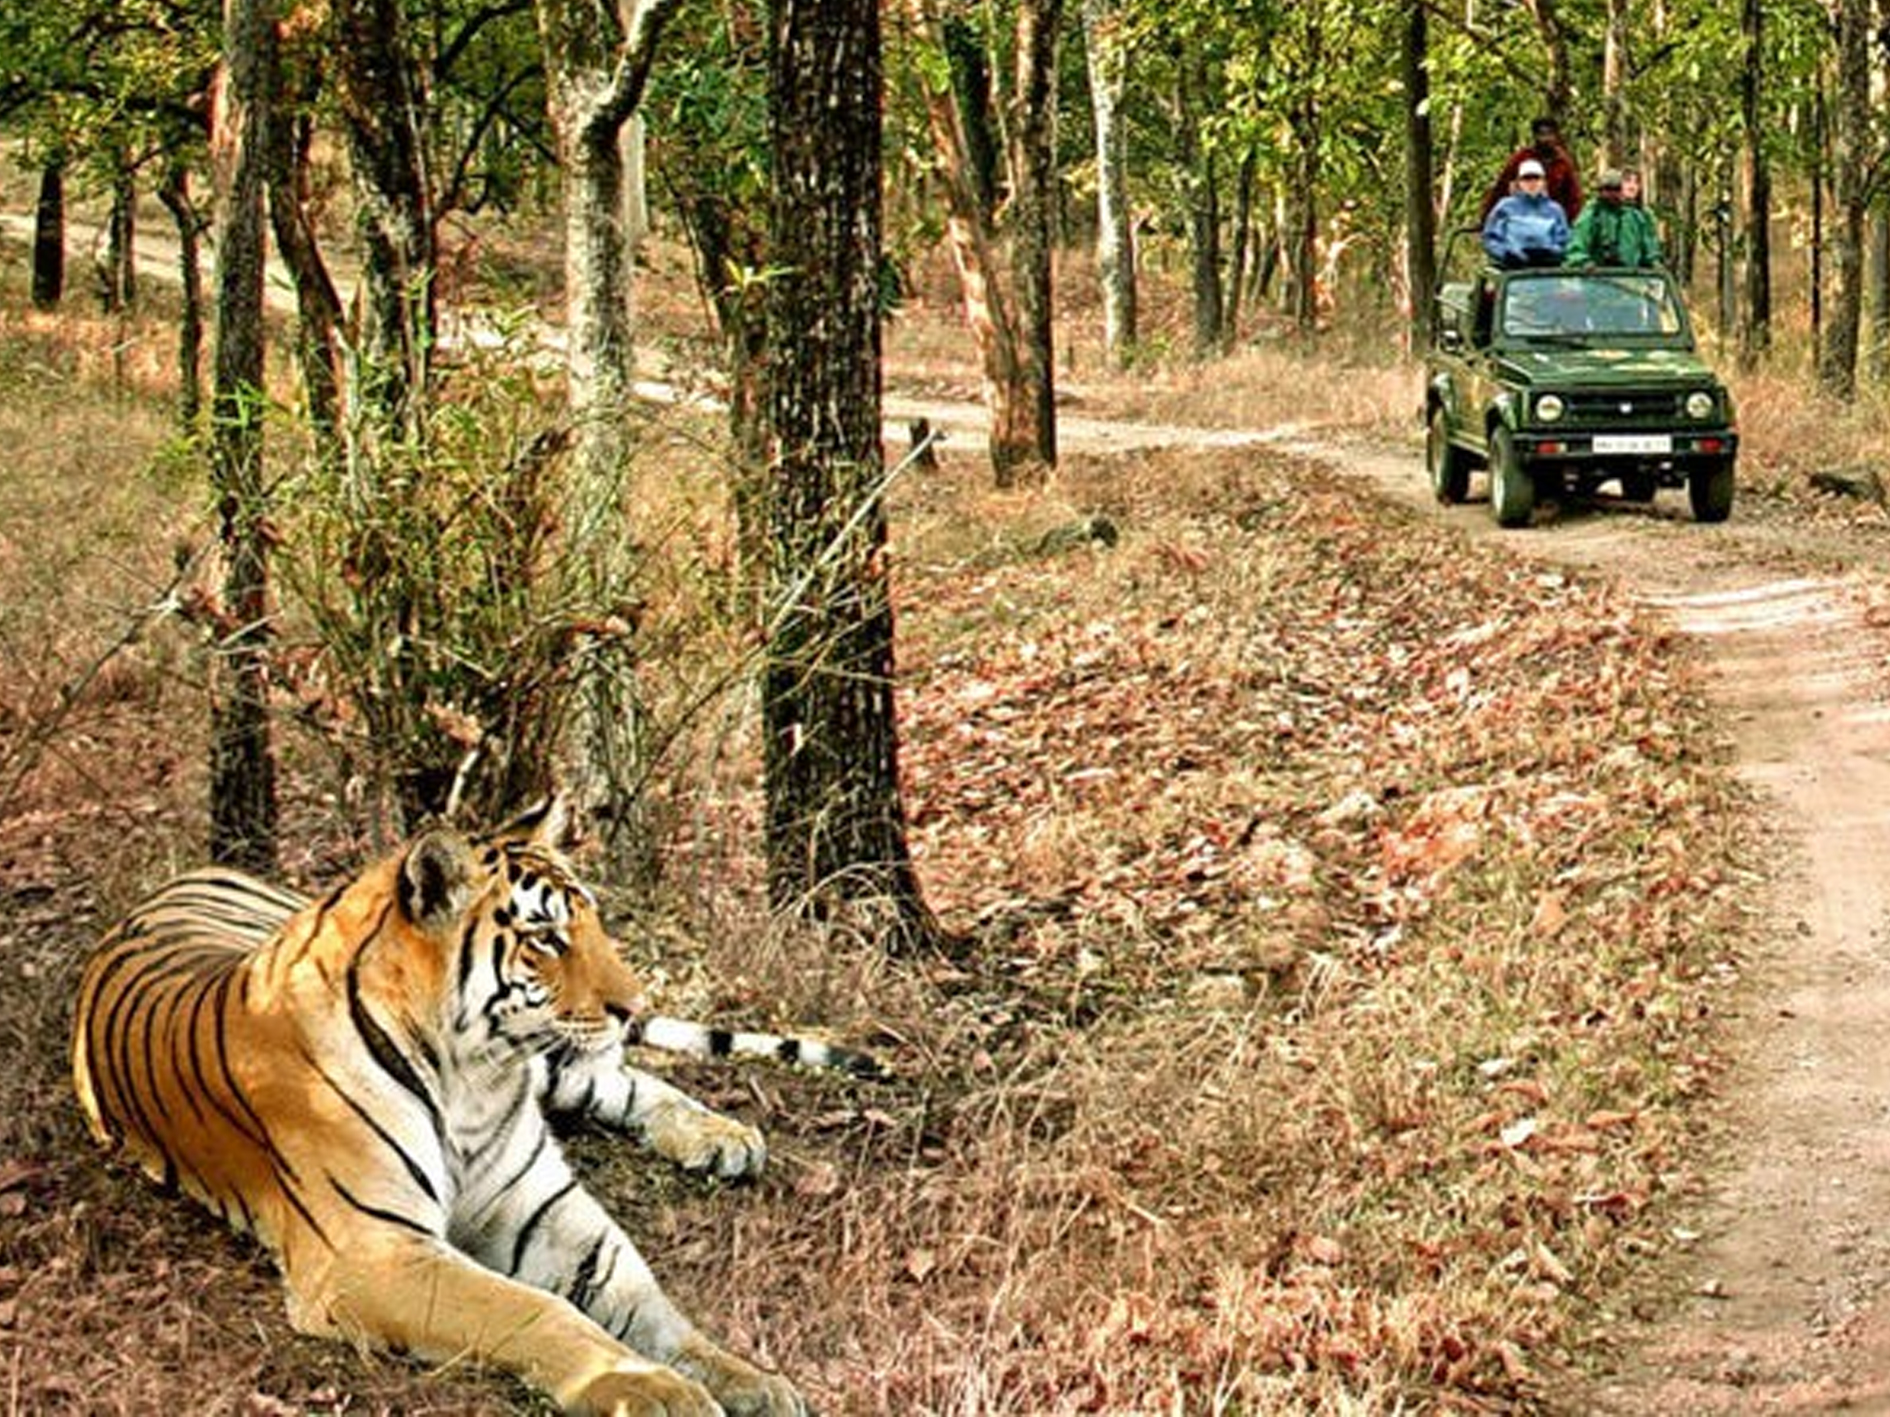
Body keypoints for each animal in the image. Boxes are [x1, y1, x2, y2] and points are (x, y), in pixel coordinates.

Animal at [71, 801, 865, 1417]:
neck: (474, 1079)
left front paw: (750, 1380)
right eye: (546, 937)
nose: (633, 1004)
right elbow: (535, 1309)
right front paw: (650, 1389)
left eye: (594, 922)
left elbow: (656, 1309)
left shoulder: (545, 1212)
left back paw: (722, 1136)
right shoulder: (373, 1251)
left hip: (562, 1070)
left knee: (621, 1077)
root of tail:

-------------------------

_What to work on_
All of the lines above that carry the string "right" need to be found and copied.

_Answer area_
right eye: (546, 937)
right elbow: (535, 1309)
right front paw: (650, 1389)
right shoulder: (373, 1251)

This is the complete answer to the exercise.